Document understanding data:
──────

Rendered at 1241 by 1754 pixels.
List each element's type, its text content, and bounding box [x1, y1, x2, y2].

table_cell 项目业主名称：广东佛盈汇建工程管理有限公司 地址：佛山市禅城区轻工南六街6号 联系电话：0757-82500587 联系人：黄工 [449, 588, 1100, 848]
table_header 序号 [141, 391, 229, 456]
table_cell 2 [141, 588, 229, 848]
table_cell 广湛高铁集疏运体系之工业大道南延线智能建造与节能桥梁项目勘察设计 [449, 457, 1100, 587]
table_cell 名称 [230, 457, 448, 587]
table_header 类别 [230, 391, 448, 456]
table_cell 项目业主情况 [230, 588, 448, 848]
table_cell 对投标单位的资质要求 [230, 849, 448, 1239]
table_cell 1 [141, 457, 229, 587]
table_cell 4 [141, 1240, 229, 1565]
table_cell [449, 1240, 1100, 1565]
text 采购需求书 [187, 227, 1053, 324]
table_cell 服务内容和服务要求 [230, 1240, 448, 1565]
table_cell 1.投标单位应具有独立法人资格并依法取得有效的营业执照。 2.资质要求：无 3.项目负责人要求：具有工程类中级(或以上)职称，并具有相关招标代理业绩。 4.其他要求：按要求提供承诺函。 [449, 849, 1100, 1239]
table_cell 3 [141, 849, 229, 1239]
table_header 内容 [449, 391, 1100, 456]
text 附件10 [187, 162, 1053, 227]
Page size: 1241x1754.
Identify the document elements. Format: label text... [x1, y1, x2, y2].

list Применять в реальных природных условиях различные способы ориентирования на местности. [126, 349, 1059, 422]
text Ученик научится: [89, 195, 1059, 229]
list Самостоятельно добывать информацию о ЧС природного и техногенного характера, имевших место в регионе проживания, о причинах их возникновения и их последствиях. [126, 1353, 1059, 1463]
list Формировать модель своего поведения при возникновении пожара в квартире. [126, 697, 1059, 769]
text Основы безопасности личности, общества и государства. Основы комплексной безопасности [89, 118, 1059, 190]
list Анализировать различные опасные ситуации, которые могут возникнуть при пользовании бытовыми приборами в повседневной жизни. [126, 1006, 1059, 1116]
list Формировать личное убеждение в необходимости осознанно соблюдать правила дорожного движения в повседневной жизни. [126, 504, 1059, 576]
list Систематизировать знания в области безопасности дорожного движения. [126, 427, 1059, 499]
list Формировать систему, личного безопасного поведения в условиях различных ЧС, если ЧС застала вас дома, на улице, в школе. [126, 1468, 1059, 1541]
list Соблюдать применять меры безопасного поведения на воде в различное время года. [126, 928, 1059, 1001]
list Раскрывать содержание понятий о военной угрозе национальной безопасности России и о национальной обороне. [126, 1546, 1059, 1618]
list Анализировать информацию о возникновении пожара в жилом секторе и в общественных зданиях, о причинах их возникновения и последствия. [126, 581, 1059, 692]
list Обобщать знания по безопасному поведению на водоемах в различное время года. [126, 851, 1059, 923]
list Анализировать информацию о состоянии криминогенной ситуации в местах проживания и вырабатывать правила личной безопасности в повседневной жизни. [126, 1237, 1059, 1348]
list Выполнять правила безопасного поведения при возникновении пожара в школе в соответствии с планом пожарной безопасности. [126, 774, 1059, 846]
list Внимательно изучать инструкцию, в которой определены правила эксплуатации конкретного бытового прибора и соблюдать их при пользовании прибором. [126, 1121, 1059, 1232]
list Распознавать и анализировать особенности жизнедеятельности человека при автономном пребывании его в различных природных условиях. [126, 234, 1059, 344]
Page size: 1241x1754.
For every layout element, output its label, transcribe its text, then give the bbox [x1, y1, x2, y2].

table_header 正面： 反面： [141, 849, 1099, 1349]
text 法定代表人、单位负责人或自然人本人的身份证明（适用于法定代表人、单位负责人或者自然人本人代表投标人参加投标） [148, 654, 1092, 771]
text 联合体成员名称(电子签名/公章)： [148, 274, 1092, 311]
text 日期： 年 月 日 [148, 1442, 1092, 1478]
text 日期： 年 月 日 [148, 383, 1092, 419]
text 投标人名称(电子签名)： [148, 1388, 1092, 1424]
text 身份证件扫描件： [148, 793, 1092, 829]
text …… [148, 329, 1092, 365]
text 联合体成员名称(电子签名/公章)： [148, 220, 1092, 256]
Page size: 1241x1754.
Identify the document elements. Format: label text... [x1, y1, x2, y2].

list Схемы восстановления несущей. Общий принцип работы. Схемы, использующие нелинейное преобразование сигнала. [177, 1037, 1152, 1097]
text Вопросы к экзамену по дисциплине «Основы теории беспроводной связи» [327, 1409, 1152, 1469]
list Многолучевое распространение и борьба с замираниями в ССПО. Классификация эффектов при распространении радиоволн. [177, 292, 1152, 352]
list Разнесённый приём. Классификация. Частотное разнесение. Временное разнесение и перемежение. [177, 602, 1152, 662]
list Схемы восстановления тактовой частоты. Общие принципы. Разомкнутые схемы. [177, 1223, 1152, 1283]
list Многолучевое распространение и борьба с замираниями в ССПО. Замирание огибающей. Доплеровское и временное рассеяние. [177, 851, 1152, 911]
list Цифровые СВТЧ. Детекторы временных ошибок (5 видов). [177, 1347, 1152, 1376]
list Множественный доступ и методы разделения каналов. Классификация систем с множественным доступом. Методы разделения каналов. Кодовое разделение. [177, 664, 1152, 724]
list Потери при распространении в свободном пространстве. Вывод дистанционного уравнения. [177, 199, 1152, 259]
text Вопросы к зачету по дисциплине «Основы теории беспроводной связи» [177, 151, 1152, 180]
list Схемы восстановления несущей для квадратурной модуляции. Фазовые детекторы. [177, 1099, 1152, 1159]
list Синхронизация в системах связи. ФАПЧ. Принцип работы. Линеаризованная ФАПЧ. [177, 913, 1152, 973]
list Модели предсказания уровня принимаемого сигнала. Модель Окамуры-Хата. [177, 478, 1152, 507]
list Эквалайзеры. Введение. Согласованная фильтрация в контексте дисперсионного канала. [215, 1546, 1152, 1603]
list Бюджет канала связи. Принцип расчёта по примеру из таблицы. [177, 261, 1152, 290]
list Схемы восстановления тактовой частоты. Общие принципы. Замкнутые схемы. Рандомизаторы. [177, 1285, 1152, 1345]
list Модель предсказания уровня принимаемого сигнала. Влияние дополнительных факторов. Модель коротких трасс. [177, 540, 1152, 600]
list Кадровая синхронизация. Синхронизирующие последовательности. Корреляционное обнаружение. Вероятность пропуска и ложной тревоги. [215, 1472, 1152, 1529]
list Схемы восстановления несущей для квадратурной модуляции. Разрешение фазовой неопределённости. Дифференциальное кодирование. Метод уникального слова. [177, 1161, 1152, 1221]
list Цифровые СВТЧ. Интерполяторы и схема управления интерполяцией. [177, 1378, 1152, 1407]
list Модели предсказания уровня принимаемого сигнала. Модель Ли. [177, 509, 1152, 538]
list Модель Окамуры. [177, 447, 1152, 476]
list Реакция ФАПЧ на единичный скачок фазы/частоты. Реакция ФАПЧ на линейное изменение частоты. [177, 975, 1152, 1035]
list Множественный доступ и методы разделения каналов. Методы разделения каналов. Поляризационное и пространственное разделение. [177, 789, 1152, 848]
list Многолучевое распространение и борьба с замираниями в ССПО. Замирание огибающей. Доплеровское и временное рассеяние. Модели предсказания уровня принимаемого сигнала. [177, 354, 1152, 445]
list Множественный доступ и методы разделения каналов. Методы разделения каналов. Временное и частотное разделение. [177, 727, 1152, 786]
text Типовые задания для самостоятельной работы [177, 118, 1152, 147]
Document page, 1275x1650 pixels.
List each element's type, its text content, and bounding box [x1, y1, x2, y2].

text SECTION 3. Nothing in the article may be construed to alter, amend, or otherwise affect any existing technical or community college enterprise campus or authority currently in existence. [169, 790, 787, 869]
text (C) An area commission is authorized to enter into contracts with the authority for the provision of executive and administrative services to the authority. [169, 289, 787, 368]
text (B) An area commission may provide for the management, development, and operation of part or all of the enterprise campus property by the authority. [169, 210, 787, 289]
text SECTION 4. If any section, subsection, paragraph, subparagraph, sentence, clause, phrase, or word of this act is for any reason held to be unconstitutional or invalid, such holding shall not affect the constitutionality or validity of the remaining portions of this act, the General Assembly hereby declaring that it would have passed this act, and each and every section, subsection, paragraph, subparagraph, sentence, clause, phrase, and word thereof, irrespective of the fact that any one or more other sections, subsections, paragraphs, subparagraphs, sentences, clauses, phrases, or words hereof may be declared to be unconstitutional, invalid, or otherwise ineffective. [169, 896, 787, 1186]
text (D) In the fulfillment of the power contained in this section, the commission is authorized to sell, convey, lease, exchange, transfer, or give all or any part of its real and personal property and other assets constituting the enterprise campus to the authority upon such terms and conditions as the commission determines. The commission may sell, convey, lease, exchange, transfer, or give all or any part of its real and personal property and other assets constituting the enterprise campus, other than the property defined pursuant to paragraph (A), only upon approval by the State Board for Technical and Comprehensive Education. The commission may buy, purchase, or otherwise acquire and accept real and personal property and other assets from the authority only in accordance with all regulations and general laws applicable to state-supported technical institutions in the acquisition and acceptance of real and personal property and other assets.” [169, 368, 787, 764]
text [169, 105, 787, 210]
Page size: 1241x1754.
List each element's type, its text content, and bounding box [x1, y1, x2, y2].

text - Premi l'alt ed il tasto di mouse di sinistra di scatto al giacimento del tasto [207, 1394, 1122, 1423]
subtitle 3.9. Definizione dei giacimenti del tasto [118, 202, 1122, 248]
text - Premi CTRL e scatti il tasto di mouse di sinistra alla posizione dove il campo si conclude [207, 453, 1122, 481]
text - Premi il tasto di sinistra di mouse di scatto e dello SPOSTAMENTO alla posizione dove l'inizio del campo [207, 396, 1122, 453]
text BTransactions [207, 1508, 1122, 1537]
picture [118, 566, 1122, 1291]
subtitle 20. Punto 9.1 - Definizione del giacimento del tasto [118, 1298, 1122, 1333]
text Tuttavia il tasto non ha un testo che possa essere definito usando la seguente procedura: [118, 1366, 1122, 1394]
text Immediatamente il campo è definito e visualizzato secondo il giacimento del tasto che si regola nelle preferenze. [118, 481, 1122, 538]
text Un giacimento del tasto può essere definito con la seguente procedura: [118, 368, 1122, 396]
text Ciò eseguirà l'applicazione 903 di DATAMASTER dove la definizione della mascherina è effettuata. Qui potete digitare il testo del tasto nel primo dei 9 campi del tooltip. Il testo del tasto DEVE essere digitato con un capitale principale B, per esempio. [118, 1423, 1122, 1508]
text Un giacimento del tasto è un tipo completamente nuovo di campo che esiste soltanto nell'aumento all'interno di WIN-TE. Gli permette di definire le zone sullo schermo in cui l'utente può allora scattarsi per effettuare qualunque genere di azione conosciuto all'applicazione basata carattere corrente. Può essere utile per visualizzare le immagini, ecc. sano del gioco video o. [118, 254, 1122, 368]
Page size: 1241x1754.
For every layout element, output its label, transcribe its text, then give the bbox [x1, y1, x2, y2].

──────

Task instructions: Which lines in the data above hold the string "ситуации"? Return each of them.

Result:
list Анализировать различные опасные ситуации, которые могут возникнуть при пользовании бытовыми приборами в повседневной жизни. [126, 1006, 1059, 1116]
list Анализировать информацию о состоянии криминогенной ситуации в местах проживания и вырабатывать правила личной безопасности в повседневной жизни. [126, 1237, 1059, 1348]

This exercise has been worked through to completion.